As a global leader in vitro diagnosis, Roche Diagnostics is one step ahead in the field of AD diagnosis. Roche Diagnostics reached a cooperation agreement with Lilly as early as 2016 to jointly develop a detection reagent for the detection of β-amyloid protein in cerebrospinal fluid (CSF). Lilly pays Roche in accordance with the development milestone, and Roche carries out reagent development, registration and marketing. In 2017, Roche’s β-amyloid protein 1-42, P-tau (181), total-Tau protein was certified by CE. In July 2018, β-amyloid protein 1-42, P-Tau (181) qualified for FDA breakthrough equipment in the United States, and FDA will provide support to advance the registration and approval of the two projects.

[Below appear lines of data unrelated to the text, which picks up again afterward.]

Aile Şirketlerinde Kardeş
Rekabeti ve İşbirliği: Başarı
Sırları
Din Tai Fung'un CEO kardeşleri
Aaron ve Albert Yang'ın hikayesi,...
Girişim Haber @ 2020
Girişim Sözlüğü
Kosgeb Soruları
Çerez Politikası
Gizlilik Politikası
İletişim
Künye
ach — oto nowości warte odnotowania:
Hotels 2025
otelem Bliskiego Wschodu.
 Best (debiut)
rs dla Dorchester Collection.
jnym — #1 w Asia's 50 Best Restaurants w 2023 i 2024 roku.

Fujirebio acquired Innogenetics, based in Ghent, Belgium, in 2010. As early as 1995, Innogenetics launched the Tau protein detection kit for cerebrospinal fluid (CSF), and in 1998, it launched β-amyloid protein detection products. By 2015, following its acquisition by Fujirebio, β-amyloid protein 1-40 had also received CE certification and had successfully transferred four AD marker products to its fully automated chemiluminescence instruments of Lumipulse series.

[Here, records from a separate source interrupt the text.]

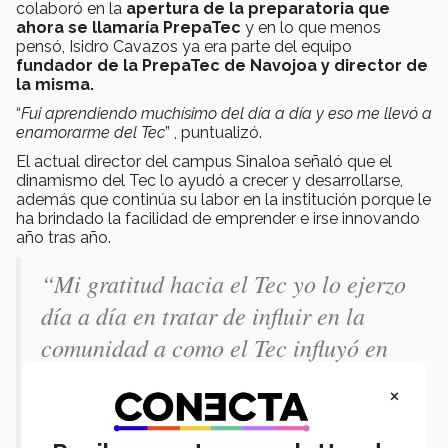
colaboró en la
apertura de la preparatoria que
ahora se llamaría PrepaTec
y en lo que menos
pensó, Isidro Cavazos ya era parte del equipo
fundador de la PrepaTec de Navojoa y director de
la misma.
“
Fui aprendiendo muchísimo del día a día y eso me llevó a
enamorarme del Tec
” , puntualizó.
El actual director del campus Sinaloa señaló que el
dinamismo del Tec lo ayudó a crecer y desarrollarse,
además que continúa su labor en la institución porque le
ha brindado la facilidad de emprender e irse innovando
año tras año.
“Mi gratitud hacia el Tec yo lo ejerzo
día a día en tratar de influir en la
comunidad a como el Tec influyó en
mi persona. Siempre estoy
×
propiciando el cómo poder generar
una mejor comunidad en que vivimos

PerkinElmer / EUROIMMUN Medical Laboratory Diagnostics
In 2017, PerkinElmer bought Euroimmun Medical Laboratory Diagnostics for $1.3 billion in cash, as well as diagnostic products in the AD field. At present, Euroimmun has four products: β-amyloid protein 1-42, β-amyloid protein 1-40, P-Tau, T-Tau. It is worth mentioning that its AD marker antibody comes from its partner ADx Neurosciences. ADx is the world’s leading developer of markers of neurodegenerative diseases, providing antibodies and technical services related to neurodegenerative diseases, including Alzheimer’s and Parkinson’s disease, to companies around the world.

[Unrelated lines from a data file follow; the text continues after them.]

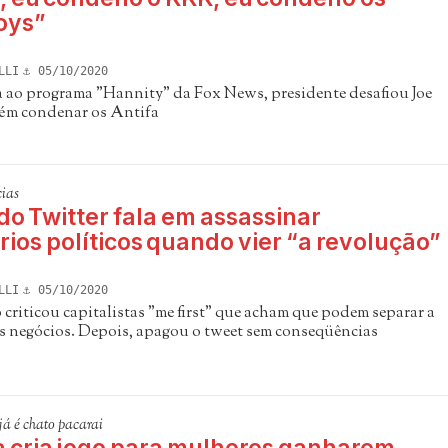
oys”
LLI
05/10/2020
a ao programa "Hannity" da Fox News, presidente desafiou Joe
ém condenar os Antifa
ias
o Twitter fala em assassinar
ios políticos quando vier “a revolução”
LLI
05/10/2020
criticou capitalistas "me first" que acham que podem separar a
s negócios. Depois, apagou o tweet sem conseqüências
já é chato pacarai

In September 2018, Sweden’s BioArctic signed an agreement with BBS on the development of diagnostic methods for Alzheimer’s disease. BioArctic is a listed biopharmaceutical company in Sweden, focusing on central nervous system diseases such as Alzheimer’s disease, Parkinson’s disease and so on. BBS is a company co-founded by experts in the field of Alzheimer’s disease and the University of Gothenburg in Sweden. Drawing on the extensive experience of BBS experts in Alzheimer’s disease diagnosis, with antibodies provided by BioArctic, the two companies will jointly develop the CSF marker – amyloid β protofibrils.
For now, the mainstream treatment of Alzheimer’s disease is still concentrated in β-amyloid protein and Tau protein markers of CSF. However, CSF samples need to do lumbar puncture with large damage, and mild patients often refuse to accept this method. Another problem is that the pretreatment of cerebrospinal fluid samples is not uniform, leading to different manufacturers, different laboratories of the test results are difficult to unify. Alzheimer’s disease is one of the largest unmet medical markets. According to projections by the Allied Market Research in 2018, the global market for Alzheimer’s and Parkinson’s disease markers will be about $3.95 billion in 2017 and will reach $8.57 billion by 2025. The market volume may exceed myocardial markers. But the development of new markers has always been at the same time as the risks and benefits. There is still a long way to go for the mainstream cerebrospinal fluid markers, β-amyloid and Tau protein, to be widely used in clinic. And who can lead on this road, we will wait and see.